Delta Sigma Theta Sorority was founded on January 13, 1913 at Howard University. Less than two months after the sorority’s founding, the sorority began their political activism by participating in the historic 1913 Women’s Suffrage March on Pennsylvania Avenue in Washington, D.C. on March 3, 1913.
The Delta Sigma Theta members and the women from Chicago’s Alpha Suffrage Club with Ida B. Wells-Barnett were the only black women’s organizations to walk in the march. The sorority believed that black women needed the right to vote to protect against sexual exploitation, promote quality education, assist in the workforce, and empower their the African American community.
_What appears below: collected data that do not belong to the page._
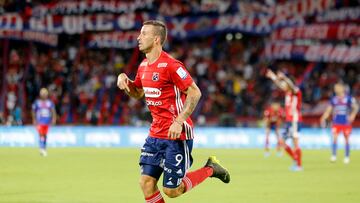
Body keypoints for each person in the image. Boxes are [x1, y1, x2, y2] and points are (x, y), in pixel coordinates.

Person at [117, 20, 230, 202]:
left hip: (176, 135)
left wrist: (179, 121)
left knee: (172, 191)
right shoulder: (143, 66)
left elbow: (195, 92)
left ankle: (211, 169)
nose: (138, 37)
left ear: (156, 39)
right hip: (155, 134)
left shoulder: (172, 65)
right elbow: (138, 93)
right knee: (146, 183)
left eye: (144, 34)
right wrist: (125, 81)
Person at [266, 69, 303, 171]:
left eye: (285, 84)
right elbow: (280, 84)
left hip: (295, 120)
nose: (283, 86)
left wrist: (285, 78)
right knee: (282, 142)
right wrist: (273, 76)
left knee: (295, 143)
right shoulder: (288, 93)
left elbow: (290, 85)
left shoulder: (297, 92)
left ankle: (299, 165)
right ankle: (295, 160)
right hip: (289, 121)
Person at [320, 82, 359, 164]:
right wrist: (324, 116)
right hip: (336, 122)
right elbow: (329, 109)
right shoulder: (334, 99)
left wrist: (352, 115)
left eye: (337, 87)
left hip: (346, 122)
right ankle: (334, 155)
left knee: (347, 139)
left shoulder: (348, 98)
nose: (335, 89)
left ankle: (347, 156)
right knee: (334, 138)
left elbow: (356, 107)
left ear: (342, 88)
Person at [32, 88, 56, 156]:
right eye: (42, 93)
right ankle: (41, 148)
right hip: (40, 121)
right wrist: (34, 119)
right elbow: (33, 111)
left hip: (47, 122)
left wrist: (54, 119)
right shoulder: (37, 102)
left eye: (45, 93)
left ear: (47, 94)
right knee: (41, 134)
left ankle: (44, 148)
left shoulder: (50, 103)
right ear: (40, 94)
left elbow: (53, 111)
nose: (44, 95)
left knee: (45, 135)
Black female marchers were subjected to racism, not only by people who were opposed to the enfranchisement of women, but by march organizers reluctant to advocate suffrage for black women.Since 1890, white Democrats of the southern states of the former Confederacy had ratified new state constitutional amendments and passed legislation that effectively disenfranchised most blacks and many poor whites. Black women marching for the right to vote reminded many that black men had also been disenfranchised. Also, in those years, Washington was effectively a segregated city in public areas. Mary Church Terrell recounted that she and the Delta Sigma Theta Founders had to assemble in an area specifically allocated for black women.
Although the young Founders were criticized for their participation in the suffrage march, none regretted her participation. Florence Letcher Toms commented, “We marched that day in order that women might come into their own, because we believed that women not only needed an education, but they needed a broader horizon in which they may use that education. And the right to vote would give them that privilege.”
Sigma Lambda Xi recognizes the strength and tenacity our Delta ancestors faced. We are beneficiaries of their hard work. It is our duty to remind everyone of the role Delta Sigma Theta played during this movement.